4. Arguments Regarding Discretionary Denial

  • Petitioner argued that the Board should not exercise its discretion to deny institution under 35 U.S.C. §325(d). The asserted combination of Popplewell and Sazani presents arguments and evidence that were not before the Office during prosecution.
  • Specifically, Sazani was never considered by the examiner and is not cumulative to the art of record, as it provides unique disclosures about the complete chemical structure and safety data for a clinical-stage PMO.
  • While a related publication was of record, the specific Popplewell reference contains more complete data, including the critical identification of the 25-mer PMO-A as a "viable alternative" for clinical development.
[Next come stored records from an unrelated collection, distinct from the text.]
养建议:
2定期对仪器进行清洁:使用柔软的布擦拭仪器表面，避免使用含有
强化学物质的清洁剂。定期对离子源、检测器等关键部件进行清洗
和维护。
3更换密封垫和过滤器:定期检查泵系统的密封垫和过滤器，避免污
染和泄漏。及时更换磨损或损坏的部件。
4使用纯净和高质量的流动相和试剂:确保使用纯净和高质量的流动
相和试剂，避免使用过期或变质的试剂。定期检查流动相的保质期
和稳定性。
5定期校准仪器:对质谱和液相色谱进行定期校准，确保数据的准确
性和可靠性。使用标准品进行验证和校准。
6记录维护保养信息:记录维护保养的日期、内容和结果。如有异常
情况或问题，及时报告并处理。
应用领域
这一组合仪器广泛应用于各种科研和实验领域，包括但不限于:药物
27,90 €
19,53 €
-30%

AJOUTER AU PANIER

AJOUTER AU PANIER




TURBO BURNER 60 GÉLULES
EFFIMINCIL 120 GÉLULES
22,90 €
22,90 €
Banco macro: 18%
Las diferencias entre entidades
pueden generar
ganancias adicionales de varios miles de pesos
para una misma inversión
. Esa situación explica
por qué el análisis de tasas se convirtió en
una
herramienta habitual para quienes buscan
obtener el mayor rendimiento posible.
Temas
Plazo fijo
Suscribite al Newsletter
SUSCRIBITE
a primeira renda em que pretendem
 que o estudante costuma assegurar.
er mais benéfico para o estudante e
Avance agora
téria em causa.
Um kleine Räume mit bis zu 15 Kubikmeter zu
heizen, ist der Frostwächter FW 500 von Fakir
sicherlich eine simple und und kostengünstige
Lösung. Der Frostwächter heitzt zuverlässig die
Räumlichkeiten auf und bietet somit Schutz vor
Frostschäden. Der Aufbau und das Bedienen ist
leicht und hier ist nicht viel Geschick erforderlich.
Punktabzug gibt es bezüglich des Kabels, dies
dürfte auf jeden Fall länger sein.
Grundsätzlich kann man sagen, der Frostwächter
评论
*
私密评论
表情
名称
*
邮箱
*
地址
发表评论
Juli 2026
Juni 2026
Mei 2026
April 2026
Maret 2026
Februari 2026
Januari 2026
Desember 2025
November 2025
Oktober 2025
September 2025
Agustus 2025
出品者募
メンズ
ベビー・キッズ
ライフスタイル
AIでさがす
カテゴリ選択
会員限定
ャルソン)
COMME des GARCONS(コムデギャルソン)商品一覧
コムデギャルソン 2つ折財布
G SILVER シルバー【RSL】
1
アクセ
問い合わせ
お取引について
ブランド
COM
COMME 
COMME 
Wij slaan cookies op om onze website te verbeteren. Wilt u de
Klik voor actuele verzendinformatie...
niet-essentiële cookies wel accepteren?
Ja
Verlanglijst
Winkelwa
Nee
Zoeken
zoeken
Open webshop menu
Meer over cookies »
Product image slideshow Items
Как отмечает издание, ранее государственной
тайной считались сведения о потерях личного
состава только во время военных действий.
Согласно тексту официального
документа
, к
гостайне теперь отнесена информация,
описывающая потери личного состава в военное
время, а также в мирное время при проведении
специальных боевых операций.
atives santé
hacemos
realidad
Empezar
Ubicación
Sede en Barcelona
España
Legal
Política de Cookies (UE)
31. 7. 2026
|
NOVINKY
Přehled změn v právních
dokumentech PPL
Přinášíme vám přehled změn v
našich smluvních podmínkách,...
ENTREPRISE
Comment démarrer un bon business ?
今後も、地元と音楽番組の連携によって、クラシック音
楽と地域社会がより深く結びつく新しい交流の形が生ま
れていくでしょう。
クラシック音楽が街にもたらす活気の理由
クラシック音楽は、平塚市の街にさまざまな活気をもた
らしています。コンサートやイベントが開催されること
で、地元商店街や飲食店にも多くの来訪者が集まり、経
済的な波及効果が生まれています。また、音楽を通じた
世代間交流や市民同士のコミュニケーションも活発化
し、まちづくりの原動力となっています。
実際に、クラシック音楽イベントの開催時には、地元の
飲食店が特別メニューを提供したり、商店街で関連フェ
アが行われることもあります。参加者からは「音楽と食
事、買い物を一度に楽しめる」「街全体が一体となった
Petitioner argued the examiner overlooked this teaching and erroneously allowed the patent based on the Patent Owner's flawed "unexpected results" arguments made during prosecution of the grandparent '361 patent.

5. Relief Requested

  • Petitioner requests institution of an inter partes review and cancellation of claims 1 and 2 of the ’461 patent as unpatentable under 35 U.S.C. §103.